*PROBLEM DETAILS:* Rewrite the text of every entry, changing "Occasional" to "Working" and keeping everything else the same. Leave out the pictures.

*RAW DATA:*
▶

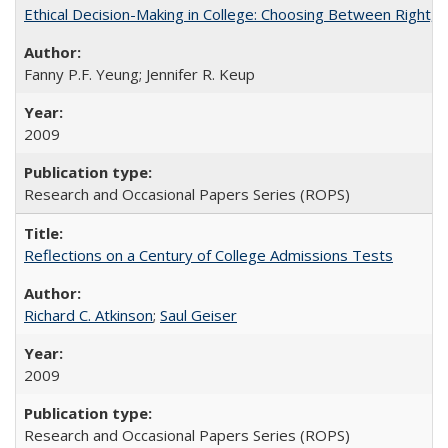
Ethical Decision-Making in College: Choosing Between Right,
Fanny P.F. Yeung; Jennifer R. Keup
2009
Research and Occasional Papers Series (ROPS)
Reflections on a Century of College Admissions Tests
Richard C. Atkinson
;
Saul Geiser
2009
Research and Occasional Papers Series (ROPS)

◀

*RESPONSE BOX:*
Ethical Decision-Making in College: Choosing Between Right,
Fanny P.F. Yeung; Jennifer R. Keup
2009
Research and Working Papers Series (ROPS)
Reflections on a Century of College Admissions Tests
Richard C. Atkinson
;
Saul Geiser
2009
Research and Working Papers Series (ROPS)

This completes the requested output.